Steven Soderbergh has had an incredibly eclectic directorial career. Ocean’s Eleven and its various sequels are my own personal highlights, but there are plenty of advocates for Erin Brockovich, Traffic, and Sex, Lies and Videotape. Elsewhere, he has tackled sci-fi (Solaris), biopic (Che) and whatever Magic Mike is, but one subject matter he has returned to again and again is mental health and the health system generally – Contagion, Schizopolis and Unsane all tackle this subject one way or another, and it is the latter of those three that we concern ourselves with today. Now, one could argue that Soderbergh has never made a horror film, but the first half of Unsane is as horrifying as any film out there…

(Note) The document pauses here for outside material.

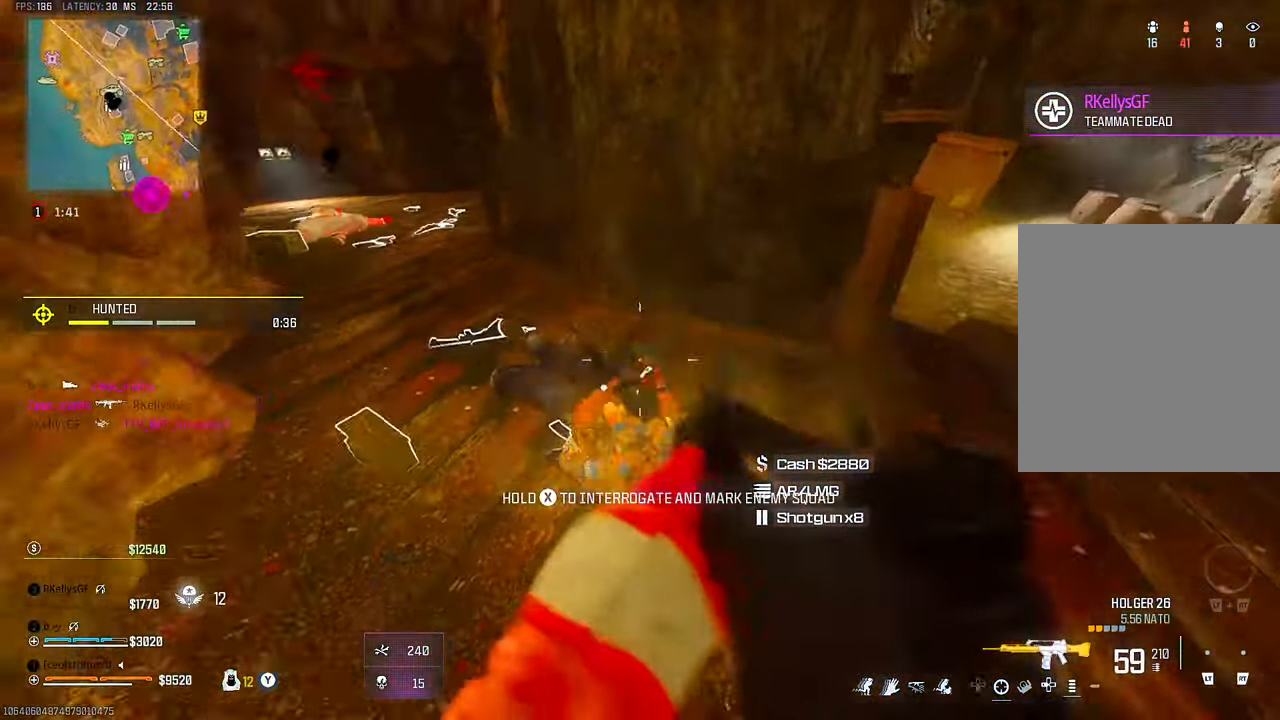
{"dt_ms": 500, "buttons": ["L1"], "left_stick": "down-right", "right_stick": "center", "events": [[17, "left_stick", "down"], [34, "right_stick", "center"], [117, "CROSS", "down"], [184, "CROSS", "up"], [234, "left_stick", "down-right"], [250, "right_stick", "down-left"], [334, "left_stick", "down"], [434, "right_stick", "center"], [467, "left_stick", "down-right"]]}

When Sawyer Valentini (Claire Foy) goes for a therapy session and signs a form, she doesn’t realise that she is agreeing to be ‘voluntarily’ committed to a secure facility. This nightmarish concept is chilling enough and a film just about that could’ve been a minor masterpiece. Unfortunately, the second half of the movie focuses on the fact that Sawyer’s stalker David (Joshua Leonard) is working at the facility in which she is incarcerated. If that feels like more of a boilerplate thriller plotline, that’s because it is.

I’ve always found the idea of being wrongfully imprisoned to be utterly terrifying, and Foy sells the early moments of Unsane that focus on this concept. Claustrophobic and gut-wrenching, I found the opening thirty minutes genuinely difficult to watch. Interestingly, Soderbergh’s follow-up to Sex, Lies and Videotape was a biopic about German author Franz Kafka, and that figures, because the ordeal that Sawyer finds herself in is very Kafkaesque. The film unravels in the third act as the scratchy quality (everything was shot low budget, mostly on an iPhone) begins to grate a little bit, and the plot becomes ever more implausible. The ending isn’t bad, but it certainly doesn’t live up to the promise demonstrated at the movie’s beginning.

Unsane is half a great movie and half a movie that is just okay. Still worth seeking out for fans of Soderbergh or for those interested in the subject matter. It also features a Matt Damon cameo and a pleasingly unhinged turn from the usually angelic Juno Temple that is worth the entrance fee alone.